"Chest uppermost," repeated Mrs. Basket, "and dead as dead."

"She means, on their backs," her husband explained parenthetically; "a fashion de parlour, as the French would say. Did you examine the pond? Heavens, Maria! did you examine the pond?"

"Elihu, you make my flesh creep! Why should I examine the pond? You don't mean to tell me—"

"My shrimping-net! Don't sit shivering there, Maria, but bring me my shrimping-net! And a lantern!" Mr. Basket caught up a Sheffield-plated candle-sconce from the table, motioned the Doctor to fetch along its fellow, and led the way out to the front garden.

The night outside was windless, but dark as the inside of a hat.

Their candles drew a dewy glimmer from the congregated statuary: apparitions so ghostly that the Doctor scarcely repressed a cry of terror. Mr. Basket advanced to the pond and set down his light on the brink.

"A foot deep… only a foot deep," he murmured. "It could not possibly cover him."

The two goldfish floated as Mrs.

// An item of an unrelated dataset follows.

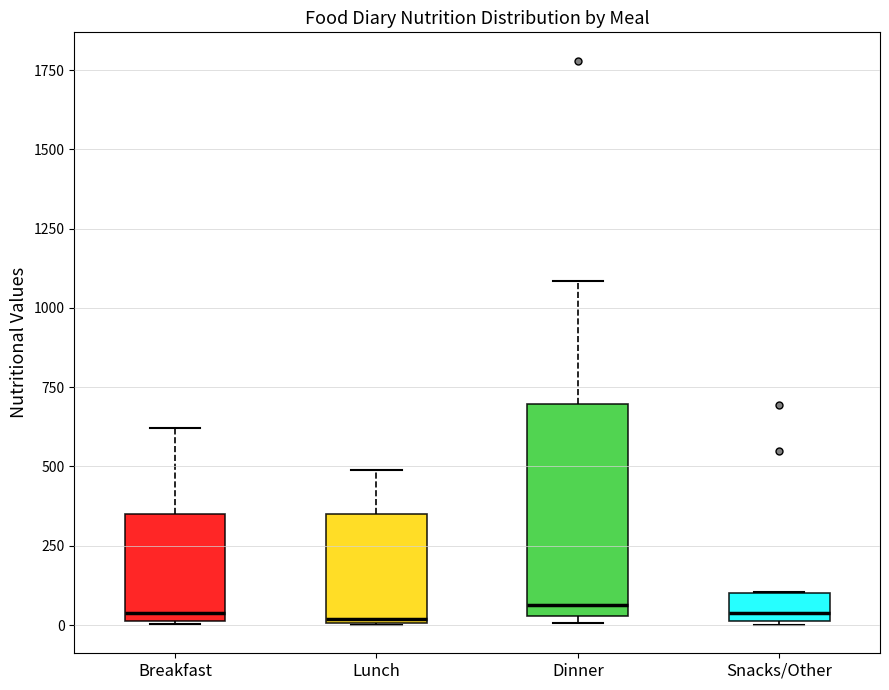

Reading left to right, read every box against the y-axis: the position of its median line, the range the box covers, and the ends of its whiskers. The values are not printed on the chart, so give them approximately, as read against the axis.

Breakfast: median 50, box 0 to 350, whiskers 0 to 600
Lunch: median 0, box 0 to 350, whiskers 0 to 500
Dinner: median 50 (just above the box's lower edge), box 50 to 700, whiskers 0 to 1100
Snacks/Other: median 50, box 0 to 100, whiskers 0 to 100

Basket had described them. Mr. Basket, taking the shrimping-net from his wife, who shrank back at once into darkness, plunged it beneath the water, deep into the mud. Dr. Hansombody held a sconce aloft to guide him.

The two ladies cowered behind a pedestal supporting the Farnese Hercules.

For a while nothing was heard in the garden but the splash of water as Mr. Basket plunged his net again and again and drew it forth dripping. Each time as he drew it to shore, he emptied the mud on the brink and bent over it, the Doctor holding a candle close to assist the inspection.